Antes de trabalhar com arte, o baiano de Amargosa foi agricultor, motorista e trabalhou com construção civil. Foi justamente no ramo da engenharia que Virgílio começou seus trabalhos como artesão. “Comecei a pegar canos de PVC que iriam para o lixo das construtoras e percebi que davam lindos vasos de flores. Foram minhas primeiras invenções”, conta. Mas não foi fácil assumir o ofício de artesão. “Eu tinha vergonha. Trabalhar com artesanato era sinônimo de ser vagabundo. Não foi fácil ‘sair do armário’ e me assumir”, brinca.


Amador por escolha

Aos 17 anos, ainda na Bahia, Virgílio abandonou a escola, não concluindo assim, o ensino médio. “O modo de lecionar era ‘quadrado’. Não prendia minha atenção”, conta. Aos 19, tomou a decisão que até hoje enaltece: “Não iria trabalhar para ninguém. Não queria carteira assinada, nem ter que assinar a de alguém. Decidi cedo não ser um profissional. Quis sempre ser um amador e até hoje sou”. Segundo o artesão, é mais fácil lidar com problemas sem a pressão que o profissionalismo exige. “Prefiro ser um amador que faz bem feito a ser um profissional que faz mal feito”, afirma.

 

Fernanda Cunha
O bancário Marcelo Ribeiro elogia Virgílio Mota. “O velho – Virgílio- nos ensina muito com seu jeito simples de ser”, afirma 

Os mestres da vida

“Já tive vários mestres na vida.

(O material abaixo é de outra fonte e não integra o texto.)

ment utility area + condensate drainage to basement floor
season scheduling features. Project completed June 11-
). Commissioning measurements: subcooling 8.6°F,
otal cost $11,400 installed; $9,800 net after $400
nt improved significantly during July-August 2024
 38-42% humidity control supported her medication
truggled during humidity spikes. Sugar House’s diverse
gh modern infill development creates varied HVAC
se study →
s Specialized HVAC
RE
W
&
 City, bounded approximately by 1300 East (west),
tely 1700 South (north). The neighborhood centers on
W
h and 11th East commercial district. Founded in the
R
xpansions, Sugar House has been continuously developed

Desde doutores a analfabetos”, conta Virgílio. Mas nenhum tão importante quanto Seu Totonho Bonventura, segundo o artesão. “Era um construtor de barcos que conheci no alto do Rio Negro. Não sabia sequer escrever seu nome, mas fazia barcos para suportar 40 toneladas. Era engenharia pura e aplicada, conhecimento por si só.

 

”Experiências e técnicas aprendidas em mais de 40 anos de viagens que Virgílio leva para seu trabalho, no Espaço Tempo Eco Arte. Mas houve também o que nascesse dentro da oficina. “Tem uma ferramenta aqui que em nenhum outro lugar você vai encontrar. Como tudo aqui, também foi confeccionada reutilizando materiais”, conta, segurando à mão um pequeno cortador feito de sobras de estiletes e papelão.

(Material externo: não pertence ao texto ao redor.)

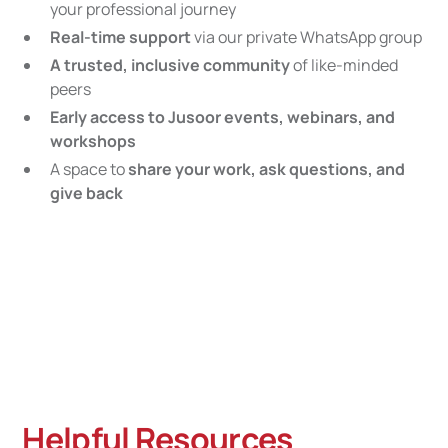
your professional journey
Real-time support
via our private WhatsApp group
A trusted, inclusive community
of like-minded
peers
Early access to Jusoor events, webinars, and
workshops
A space to
share your work, ask questions, and
give back
Helpful Resources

O Griô do Distrito Federal

“Me considero um griô”, afirma Virgílio, referindo-se aos líderes culturais africanos responsáveis por passar conhecimentos e arte através da tradição oral. “O conhecimento ‘aprisionado’ perde todo o seu sentido. Procuro fazer do Espaço Eco Arte um terreno de aprendizado em conjunto”, conta. Tanto que não restringe a entrada de curiosos e interessados. “A palavra daqui é liberdade. Só tenho a chave da porta. E até ela eu deixo aberta, pra ninguém ficar de fora”, diz.